With just over four thousand residents, Igorre sits in the Arratia Valley in Bizkaia, in northern Spain’s Basque Country. It lies between two well-known natural parks, with an old church at its centre and a scattering of medieval towers that appear when you least expect them.
Many people know it only from the road, passing through the valley by car. That quick impression does not do it justice. Spend a little time here and it becomes clear that there is more history than the drive-by view suggests.
The town that stopped being Yurre
Until the early 1980s, official maps listed this place as Yurre. That name came from an older Spanish adaptation, while in Basque, the language of the region, it had always been called Igorre. In the end, local usage prevailed and the official name was changed.
This kind of shift is more common than it might seem in the Basque Country. Administrative names have not always matched the ones used by local communities for generations.
There is no single agreed explanation for the name Igorre. Some link it to old words associated with plants found in the area, such as elder or heather. Nothing is fully settled. Still, the idea fits the landscape: a damp valley, green slopes and hills rising in every direction.
Between Urkiola and Gorbeia
One of the first things noticeable on arrival is that Igorre is not trying to impress. It has not been turned into a staged version of itself. There are workshops, small businesses, and the everyday rhythm of traffic at certain times of day. For many people in the valley, it acts as a local hub.
Among these ordinary elements, older buildings appear and hint at how long this place has been inhabited. At the centre stands the church of Santa María, with medieval origins. It has changed over time but still defines the heart of the town. Across the municipality, several defensive towers remain, those house-towers that once combined living space with protection.
The Arratia Valley sits between two major mountain areas in the Basque Country: Urkiola on one side and Gorbeia on the other. This location makes the shift from town streets to proper walking routes very quick. Within a short drive, the surroundings turn into trails and tracks. Longer hikes are possible, or shorter walks along paths that cross the valley.
Festivities throughout the year
Celebrations in Igorre are not limited to a single moment in the calendar. Different neighbourhoods mark their own events across the year, often linked to religious dedications. Traditionally, the festival of San Antonio in June is one of the best known locally.
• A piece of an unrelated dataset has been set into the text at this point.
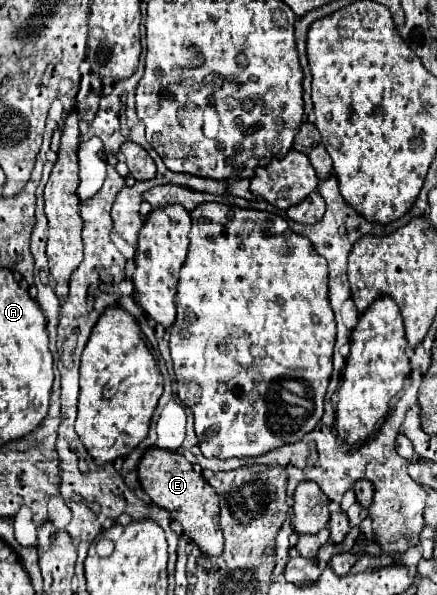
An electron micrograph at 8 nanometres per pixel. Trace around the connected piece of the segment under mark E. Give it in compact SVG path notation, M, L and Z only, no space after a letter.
M149 448L139 466L139 482L147 490L153 504L169 510L171 518L183 526L183 532L205 552L217 556L223 550L223 534L219 528L219 496L199 470L193 468L179 452L167 452L161 448Z

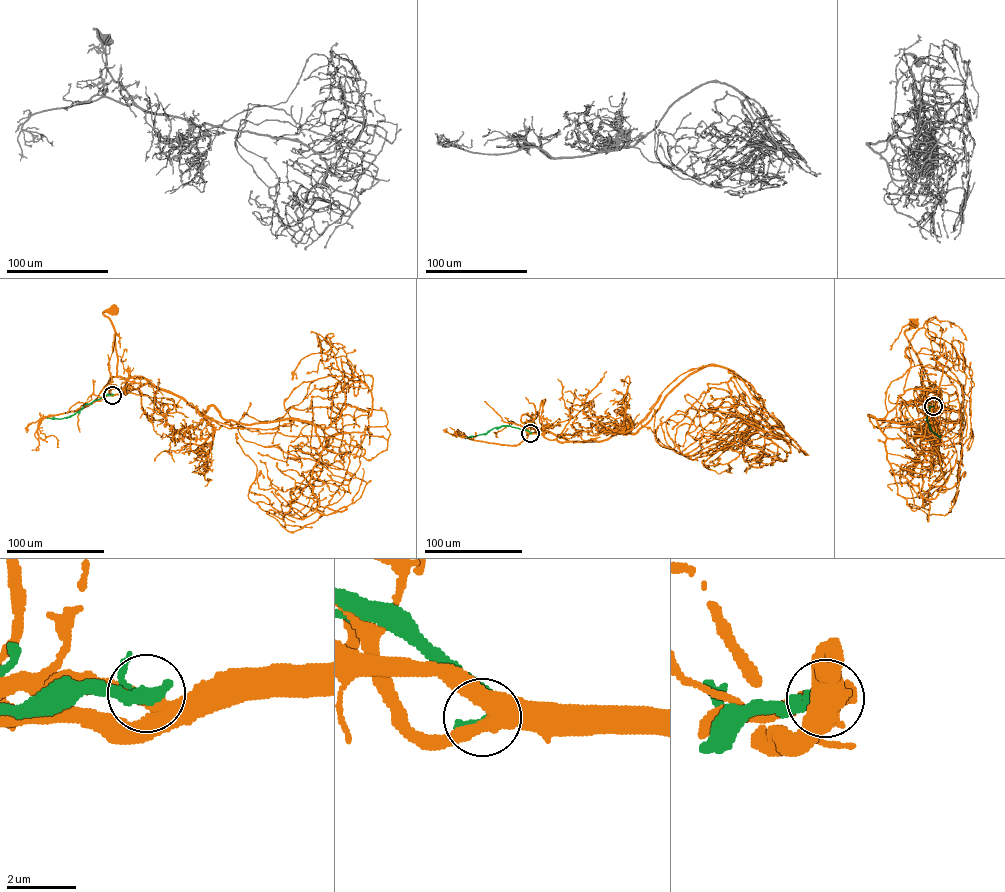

More follow in summer and into early autumn, each with its own atmosphere. In a town of this size, that translates into groups gathering outdoors, music, food, and a noticeable increase in activity for a few days.
Anyone arriving during a festive period will pick up on it quickly. There is no need to search for a programme to know something is going on.
Cycling routes and grilled food
Several well-known athletes have come from Igorre. The cyclist Iban Mayo grew up riding these valley roads before turning professional. Footballer Beñat Etxebarria is also from here.
Looking at the terrain, it makes sense. Roads constantly rise and fall, mountain passes are close by, and hills frame the landscape.
As for food, there is no single dish that carries the town’s name. Even so, being in Bizkaia gives a clear idea of what to expect. In the bars around the centre, especially near Elexalde, it is common to find grills, meat, and straightforward home-style cooking. Menus are not long and explanations are minimal. You order, you eat, and that is that.
A simple way to approach it
A practical way to experience Igorre is to treat it as a base for a few hours. Arrive by car, park near the centre, walk around, and stop for something to eat or drink. From there, it is easy to decide what direction to take next.
You might head towards Urkiola, make your way up towards the Gorbeia area, or continue along the smaller roads that run through the Arratia Valley itself. Those roads alone are worth the journey.
Igorre is not the most famous town in Bizkaia, and it does not try to be. What it offers is something quieter: a place where daily life continues at its own pace, with some of the region’s best-known mountain landscapes close at hand. Many people pass through without stopping. Staying a while changes the picture.